DESIGN: Retrospective chart review.

SETTING: American Academy of Sleep Medicine accredited sleep center and laboratory.

INTERVENTION: Enhanced expiratory rebreathing space

MEASUREMENTS AND RESULTS: 204 patients diagnosed with continuous positive pressure (CPAP)-refractory sleep apnea between 1/1/04 and 7/1/06 were included in this retrospective review. All patients had in-lab attended polysomnography for diagnosis, conventional CPAP titration, and further assessments of added EERS. EERS volume was titrated to control of disease, which was typically obtained when end-tidal (ET) CO₂ during sleep was 1-2 mm Hg above wake eupneic CO₂ levels.
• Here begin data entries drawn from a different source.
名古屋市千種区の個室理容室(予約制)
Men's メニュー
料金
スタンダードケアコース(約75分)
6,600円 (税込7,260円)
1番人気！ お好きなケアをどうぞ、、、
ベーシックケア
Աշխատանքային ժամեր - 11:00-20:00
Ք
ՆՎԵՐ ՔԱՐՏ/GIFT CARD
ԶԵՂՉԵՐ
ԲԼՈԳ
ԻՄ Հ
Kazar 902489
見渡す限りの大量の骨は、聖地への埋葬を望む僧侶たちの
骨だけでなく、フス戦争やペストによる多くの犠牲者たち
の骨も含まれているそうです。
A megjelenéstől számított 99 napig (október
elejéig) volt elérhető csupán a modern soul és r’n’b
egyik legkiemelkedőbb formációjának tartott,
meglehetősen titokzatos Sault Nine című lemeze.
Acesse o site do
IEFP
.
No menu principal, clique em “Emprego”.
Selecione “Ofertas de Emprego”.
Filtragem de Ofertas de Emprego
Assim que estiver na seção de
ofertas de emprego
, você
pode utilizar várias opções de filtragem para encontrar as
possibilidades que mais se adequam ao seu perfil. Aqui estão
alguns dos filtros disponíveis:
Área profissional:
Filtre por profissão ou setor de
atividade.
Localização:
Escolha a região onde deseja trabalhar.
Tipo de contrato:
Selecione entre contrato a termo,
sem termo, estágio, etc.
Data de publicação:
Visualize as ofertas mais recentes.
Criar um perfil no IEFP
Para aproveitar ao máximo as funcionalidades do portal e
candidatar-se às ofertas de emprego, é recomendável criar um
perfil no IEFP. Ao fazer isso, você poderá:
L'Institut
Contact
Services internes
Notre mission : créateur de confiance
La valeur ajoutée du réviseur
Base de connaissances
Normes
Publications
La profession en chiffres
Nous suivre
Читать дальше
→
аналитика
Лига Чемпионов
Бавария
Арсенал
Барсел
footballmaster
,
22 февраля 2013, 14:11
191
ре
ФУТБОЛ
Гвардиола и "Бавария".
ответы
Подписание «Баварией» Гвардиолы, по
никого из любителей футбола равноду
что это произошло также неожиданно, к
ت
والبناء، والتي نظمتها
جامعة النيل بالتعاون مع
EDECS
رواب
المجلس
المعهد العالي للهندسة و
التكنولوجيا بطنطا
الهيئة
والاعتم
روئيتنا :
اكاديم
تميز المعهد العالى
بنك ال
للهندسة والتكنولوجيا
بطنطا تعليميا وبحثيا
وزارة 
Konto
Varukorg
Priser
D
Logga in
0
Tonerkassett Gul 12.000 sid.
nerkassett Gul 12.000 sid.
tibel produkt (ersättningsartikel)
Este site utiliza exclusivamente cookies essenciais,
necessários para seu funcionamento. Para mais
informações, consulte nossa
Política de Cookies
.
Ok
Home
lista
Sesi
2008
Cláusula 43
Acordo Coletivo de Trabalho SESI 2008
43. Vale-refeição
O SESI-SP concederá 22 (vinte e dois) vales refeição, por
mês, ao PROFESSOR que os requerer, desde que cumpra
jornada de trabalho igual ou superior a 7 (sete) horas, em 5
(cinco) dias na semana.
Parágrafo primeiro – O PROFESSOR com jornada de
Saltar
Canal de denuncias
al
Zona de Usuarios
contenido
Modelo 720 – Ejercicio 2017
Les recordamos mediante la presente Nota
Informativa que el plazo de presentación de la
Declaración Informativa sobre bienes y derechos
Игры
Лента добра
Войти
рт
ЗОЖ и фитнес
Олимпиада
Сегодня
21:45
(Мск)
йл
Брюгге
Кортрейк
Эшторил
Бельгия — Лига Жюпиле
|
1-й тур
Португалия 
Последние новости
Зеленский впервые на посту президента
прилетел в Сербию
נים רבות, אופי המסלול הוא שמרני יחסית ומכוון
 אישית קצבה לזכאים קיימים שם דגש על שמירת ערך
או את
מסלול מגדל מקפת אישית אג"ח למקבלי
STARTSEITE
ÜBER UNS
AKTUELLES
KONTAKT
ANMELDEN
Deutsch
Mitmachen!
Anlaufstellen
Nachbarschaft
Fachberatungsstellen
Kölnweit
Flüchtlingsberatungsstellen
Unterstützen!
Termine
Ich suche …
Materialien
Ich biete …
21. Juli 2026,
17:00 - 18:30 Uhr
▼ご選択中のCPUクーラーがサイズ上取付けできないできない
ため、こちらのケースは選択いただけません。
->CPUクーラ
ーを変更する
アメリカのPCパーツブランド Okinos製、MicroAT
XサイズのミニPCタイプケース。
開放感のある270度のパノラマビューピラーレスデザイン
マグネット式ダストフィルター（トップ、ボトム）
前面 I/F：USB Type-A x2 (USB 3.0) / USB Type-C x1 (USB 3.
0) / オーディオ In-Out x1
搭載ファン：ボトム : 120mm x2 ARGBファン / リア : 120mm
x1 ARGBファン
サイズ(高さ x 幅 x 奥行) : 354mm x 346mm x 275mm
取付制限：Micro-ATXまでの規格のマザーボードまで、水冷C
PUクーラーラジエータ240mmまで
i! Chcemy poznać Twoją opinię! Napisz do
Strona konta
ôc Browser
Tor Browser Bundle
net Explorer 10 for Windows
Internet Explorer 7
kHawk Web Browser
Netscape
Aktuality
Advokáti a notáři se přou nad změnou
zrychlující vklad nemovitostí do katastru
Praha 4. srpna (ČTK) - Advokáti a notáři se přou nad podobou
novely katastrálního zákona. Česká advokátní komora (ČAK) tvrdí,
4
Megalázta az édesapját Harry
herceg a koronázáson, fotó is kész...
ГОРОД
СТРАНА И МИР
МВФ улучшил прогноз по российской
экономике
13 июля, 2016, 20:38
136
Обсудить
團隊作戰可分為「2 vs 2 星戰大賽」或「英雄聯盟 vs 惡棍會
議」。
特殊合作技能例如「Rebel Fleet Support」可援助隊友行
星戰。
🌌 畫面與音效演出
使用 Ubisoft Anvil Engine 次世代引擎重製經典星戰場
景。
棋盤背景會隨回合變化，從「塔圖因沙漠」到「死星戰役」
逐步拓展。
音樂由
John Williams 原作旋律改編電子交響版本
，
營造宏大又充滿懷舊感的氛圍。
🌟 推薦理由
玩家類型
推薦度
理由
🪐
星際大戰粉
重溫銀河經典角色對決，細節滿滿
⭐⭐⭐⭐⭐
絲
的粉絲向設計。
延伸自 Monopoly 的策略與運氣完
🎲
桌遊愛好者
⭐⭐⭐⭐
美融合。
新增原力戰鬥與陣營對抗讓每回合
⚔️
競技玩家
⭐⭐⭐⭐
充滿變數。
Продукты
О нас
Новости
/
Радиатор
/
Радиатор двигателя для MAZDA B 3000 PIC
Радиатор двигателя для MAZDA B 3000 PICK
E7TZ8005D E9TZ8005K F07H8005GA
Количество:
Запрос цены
The clinic records were reviewed for clinical outcomes. Poor laboratory response to, and initial clinical abandonment of CPAP, was very common (89.2%) in this group of patients, who as a group demonstrated mild resting wake hypocapnia (ETCO₂ = 38.1 ± 3.1 mm Hg). Minimizing sleep hypocapnia by adding 100-150 mL EERS (mean ETCO₂) at optimal therapy 38.6 ± 2.9 mm Hg) markedly improved polysomnographic control of sleep apnea, without inducing tachypnea or tachycardia. Follow-up (range 30-1872 days) showed improved clinical tolerance, compliance, and sustained clinical improvement. Leak and sleep fragmentation modified clinical outcomes.

CONCLUSIONS: EERS is a potentially useful adjunctive therapy for positive pressure-associated respiratory instability and salvage of some CPAP treatment failures.